A comparative molecular field analysis study on several bioactive peptides using the alignment rules derived from identification of commonly exposed groups

Abstract

A 3D convex hull computation algorithm designed by us previously is used as a tool to align a series of structures randomly generated for eleven bioactive tachykinin peptides. There are 10 random structures generated for each peptide. A random structure is selected for each peptide to form a structural set of eleven structures. The total number of structural sets generated is 100. The convex hull computation algorithm is applied to each peptide structure generated. We count the frequency of atoms lying on the vertices of each hull computed. Vertices of the same atom type are gathered together as a set of commonly exposed atoms for a structural set generated. Structures are then aligned by treating the set of commonly exposed atoms as a set of correspondences using the FIT option of the SYBYL 6.4 program. All the structure sets are also aligned by using the coordinates of the backbone C α atoms as a set of correspondences through the same program.

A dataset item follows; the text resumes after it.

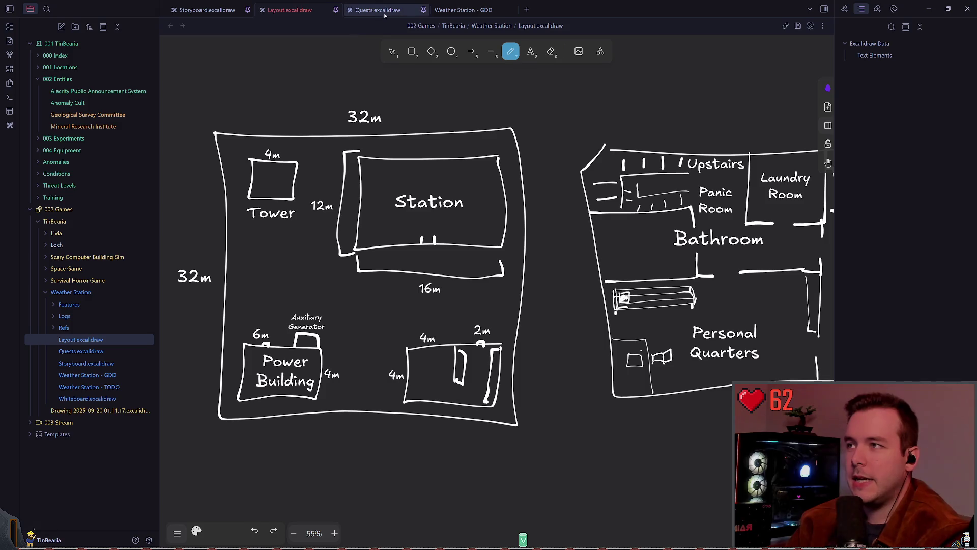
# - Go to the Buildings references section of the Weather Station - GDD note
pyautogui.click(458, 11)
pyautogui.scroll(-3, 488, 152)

It is found that while a smaller degree of structural similarity for structures aligned by the convex hull alignment rule is detected, the overall SYBYL comparative molecular field analysis (CoMFA) statistics computed for the aligned structures using the alignment rule is better than that computed for the aligned structures using the C α atoms alignment rule. A similar conclusion is drawn for a subset of structures selected and probed by a different type of atoms using the SYBYL CoMFA program. These results indicate that computation of 3D convex hulls is a feasible way that one can use to align structures generated for highly flexible molecules of this kind.